Jewelry is always a favorite and five gold rings especially with a/some big diamond(s) is always a welcome and nice gift.

- six geese a laying: $210
As in geese in the act of laying eggs or perhaps merely hanging out and laying around in the sun on a river bank  - or perhaps given that it's the holiday season, nicely browned on a platter along with roast potatoes and veggies...

- seven swans a swimming: $7,000
In checking out the price per swan, swans are definitely on the luxurious side and go anywhere from $1,040 for your white mute swans up to $3,770 for your coscoroba swan, according to www.purepoultry.com. Presumably - pure speculation on my part - they would be purchased for the person who owns a pond or at the very minimum, a private pool specifically for them. I mean, one wouldn't want to swim in a pool where geese have...well...you know... But I digress - once again.

Moving right along...

- eight maids-a-milking: $58
Although this has a religious connotation and as an aside, e-Bay has Limoges plates with images of 8 milking maids beginning at $15. Just thought people who want to duplicate the twelve day milk maids concept would want to know. It's easier to find a plate than eight hard-working maids who would want to give up some spare time milking cows.

- nine ladies dancing (per performance): $7,552.84
Perhaps - once more pure speculation on my part (big on speculating) - this could be referring to a chorus line - maybe even the Radio City Rockettes - who could visit the recipient at home and entertain. Imagine the impact of having a chorus line show up at a house party.
"Oh look, Felicia! Blah-blah has a chorus line to entertain us! How different- and they keep in step!"
 For those on a budget, nine dancing ladies could most likely be hired at a cheaper rate from a local dance school, where they might be convinced to throw in a few lessons.

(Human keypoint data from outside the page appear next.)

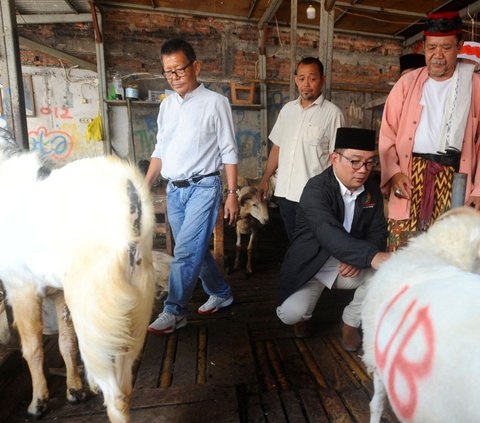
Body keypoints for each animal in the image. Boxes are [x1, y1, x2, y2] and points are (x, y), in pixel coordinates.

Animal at [0, 130, 154, 423]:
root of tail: (129, 191)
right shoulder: (59, 292)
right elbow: (65, 342)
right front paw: (74, 390)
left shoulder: (20, 287)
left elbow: (32, 348)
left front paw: (37, 403)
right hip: (134, 305)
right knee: (126, 384)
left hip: (93, 309)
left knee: (116, 394)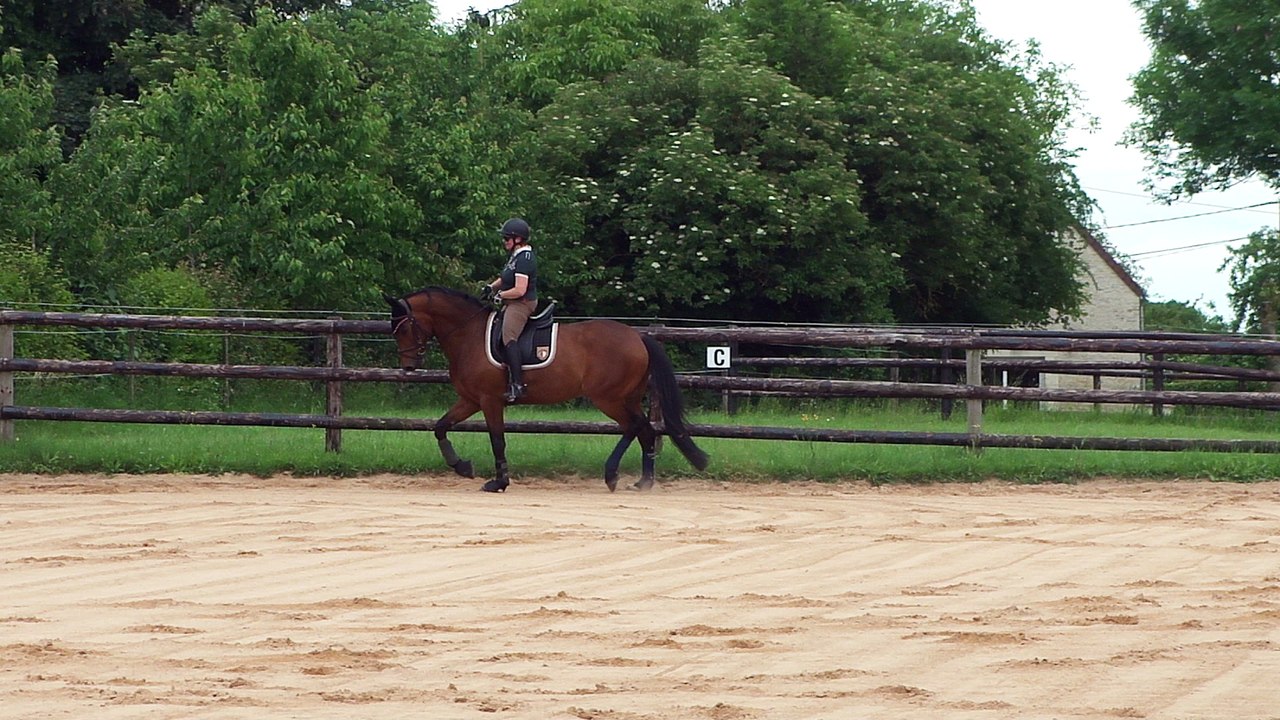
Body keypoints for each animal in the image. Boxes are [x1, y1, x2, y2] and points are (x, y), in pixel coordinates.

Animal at [384, 286, 709, 492]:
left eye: (404, 327)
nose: (409, 366)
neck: (469, 334)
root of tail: (637, 336)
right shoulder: (469, 400)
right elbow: (440, 426)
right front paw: (462, 466)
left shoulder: (490, 401)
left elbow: (497, 440)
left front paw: (498, 483)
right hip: (627, 397)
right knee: (646, 431)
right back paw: (644, 483)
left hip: (609, 398)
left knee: (634, 427)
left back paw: (611, 475)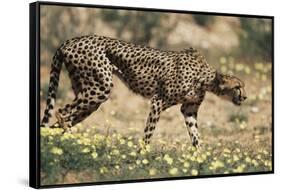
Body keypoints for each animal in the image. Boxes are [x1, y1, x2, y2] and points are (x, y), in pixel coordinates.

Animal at [40, 35, 246, 148]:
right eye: (237, 87)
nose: (244, 97)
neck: (206, 79)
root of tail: (69, 40)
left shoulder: (188, 109)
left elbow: (196, 137)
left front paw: (200, 159)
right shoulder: (158, 102)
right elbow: (149, 133)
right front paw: (142, 156)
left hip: (90, 93)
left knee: (60, 121)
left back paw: (61, 146)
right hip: (100, 88)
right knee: (61, 112)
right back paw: (67, 139)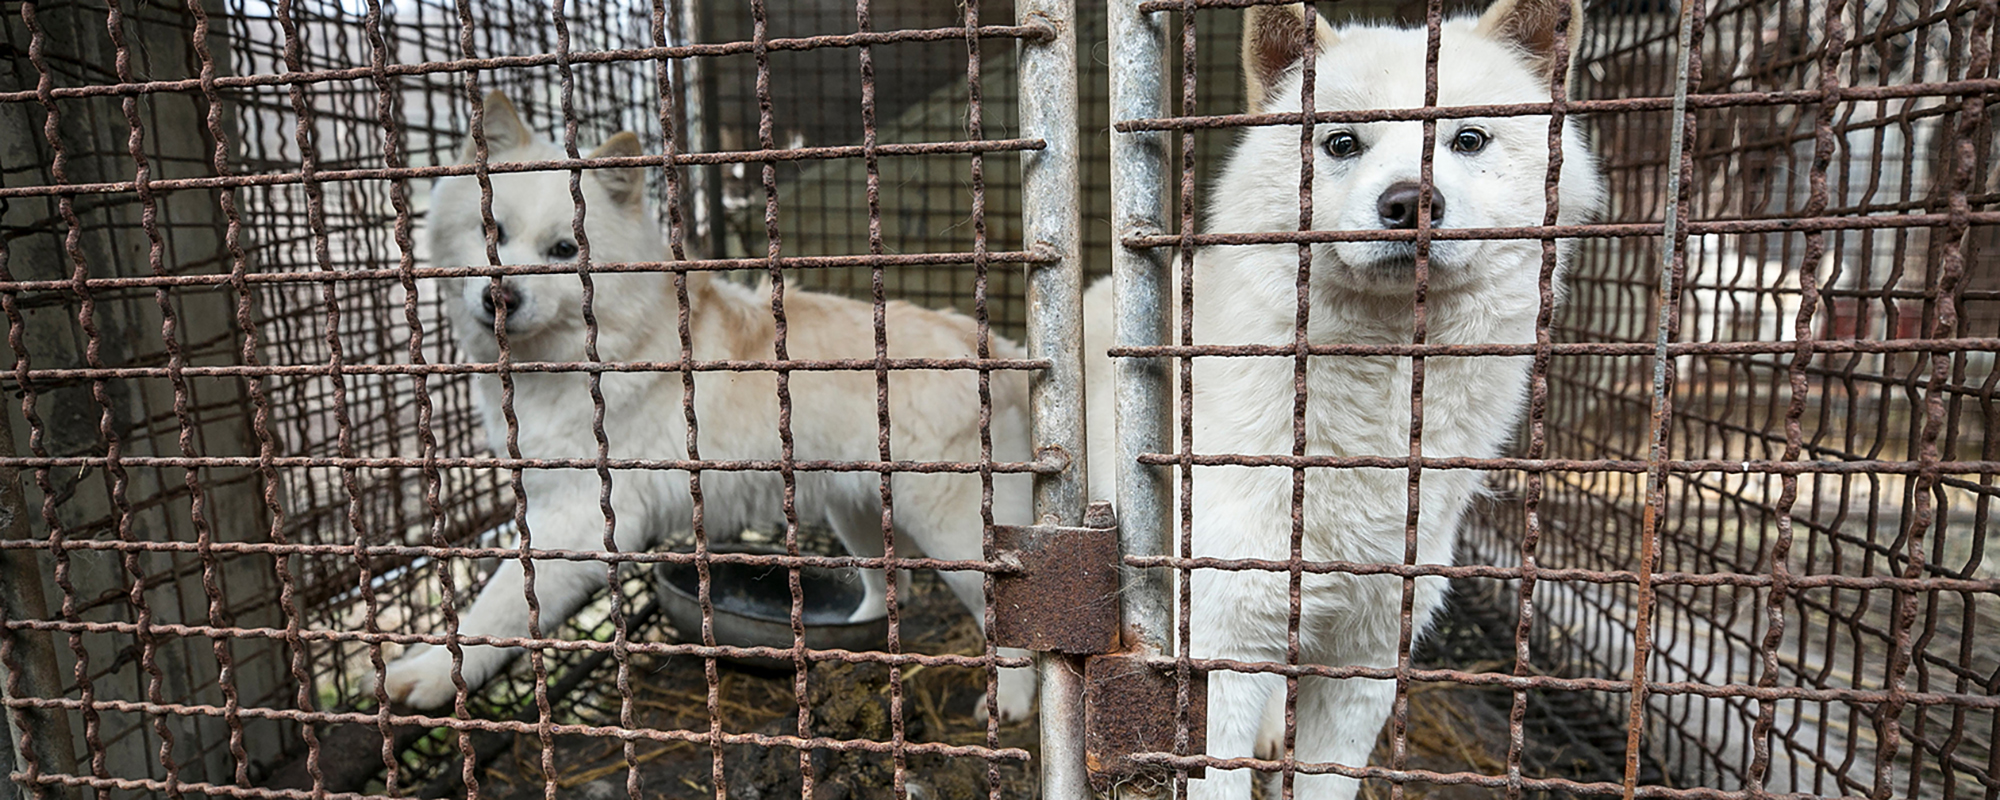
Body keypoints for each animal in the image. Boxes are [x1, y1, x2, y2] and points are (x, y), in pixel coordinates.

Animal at [376, 92, 1040, 720]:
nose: (500, 298)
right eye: (492, 232)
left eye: (564, 249)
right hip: (857, 516)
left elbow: (501, 603)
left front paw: (433, 674)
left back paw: (1011, 701)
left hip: (954, 535)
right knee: (882, 590)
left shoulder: (580, 515)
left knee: (1009, 629)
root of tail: (991, 348)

- ten lords-a-leaping: $$13,373.35
Another expensive acquisition. The big question and issue here is how to convince a lord to assume the role of Christmas gift and one that would agree to leap is another issue altogether.
"Hello Lord Blah-blah? I have a favor to ask of you. Could you and some of your lord friends hop a plane and fly over to (insert geographical location) and do some un-lordly leaping around?"
No wonder the cost is so high what with the cost of plane travel, accommodations and then then the actual performance, not to mention health insurance to cover leap-related accidents.

- twelve drummers drumming: $2,855

Prices for the 12 day gifts have gone up as is the case with most items these days. Then again and given the total cost being $39,762.61, maybe your true love would settle for a one of. It's worth a shot.